Common Sense
On the mathematician Kolmogorov:
“It turns out that he DID prove one basic theorem that I take for granted, that a compact hausdorff space is determined by its ring of continuous functions (this ring being considered without any topology) — basic discoveries like this are the ones most likely to have their origins obscured, for they eventually come to be seen as mere common sense, and not even a theorem.”
— Richard Cudney, Harvard ’03, writing at Xanga.com as rcudney on May 14, 2003
That this theorem is Kolmogorov’s is news to me.
See
- the discussion of the Gelfand representation theorem on p. 397, “A Mad Day’s Work: From Grothendieck to Connes and Kontsevich,” by Pierre Cartier, Bulletin of the American Mathematical Society, Vol. 38 (2001) No. 4, pp. 389-408,
- a remark on Gelfand’s work on page 467 of the above AMS Bulletin issue,
- V. S. Varadarajan‘s discussion of the “Hilbert-Gel’fand principle” on page 11 of “The Concept of a Supermanifold” and the “Gel’fand Principle” on page 11 of “What Is the Geometry of Physical Space?,” and
- the excellent 1963 textbook Introduction to Topology and Modern Analysis, by George F. Simmons, chapters 13 and 14.
The above references establish that Gelfand is usually cited as the source of the theorem Cudney discusses. Gelfand was a student of Kolmogorov’s in the 1930’s, so who discovered what when may be a touchy question in this case. A reference that seems relevant: I. M. Gelfand and A. Kolmogoroff, “On rings of continuous functions on topological spaces,” Doklady Akad. Nauk SSSR 22 (1939), 11-15. This is cited by Gillman and Jerison in the classic Rings of Continuous Functions.
There ARE some references that indicate Kolmogorov may have done some work of his own in this area. See here (“quite a few duality theorems… including those of Banaschewski, Morita, Gel’fand-Kolmogorov and Gel’fand-Naimark”) and here (“the classical theorems of M. H. Stone, Gelfand & Kolmogorov”).
Any other references to Kolmogorov’s work in this area would be of interest.
Naturally, any discussion of this area should include a reference to the pioneering work of M. H. Stone.
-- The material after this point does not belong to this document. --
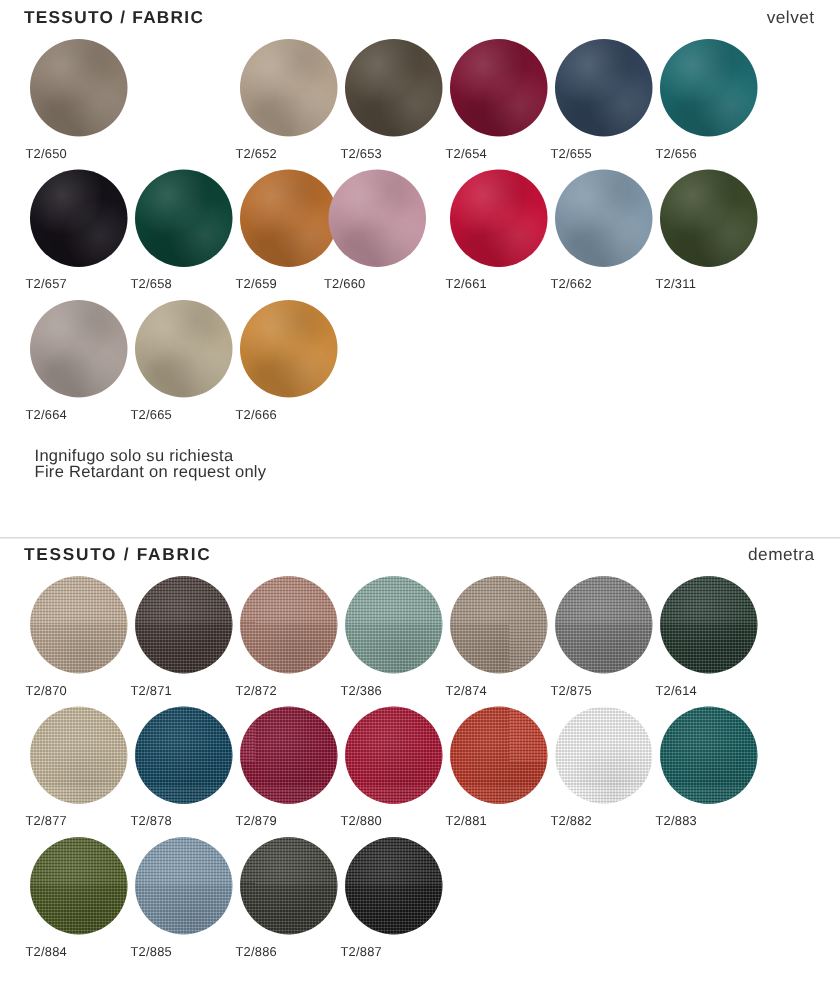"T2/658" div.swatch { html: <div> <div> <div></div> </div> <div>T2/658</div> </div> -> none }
I recommend the autobiographical article on Stone in McGraw-Hill Modern Men of Science, Volume II, 1968.
Someday, sir, when I’ve finished the memoir and run dry of rants, I will come back here and follow all your links and refresh and extend my math awareness. Each time I take the time to really get into one of your blogs, it is rewarding.
Comment by SuSu — Wednesday, May 14, 2003 @ 4:27 pm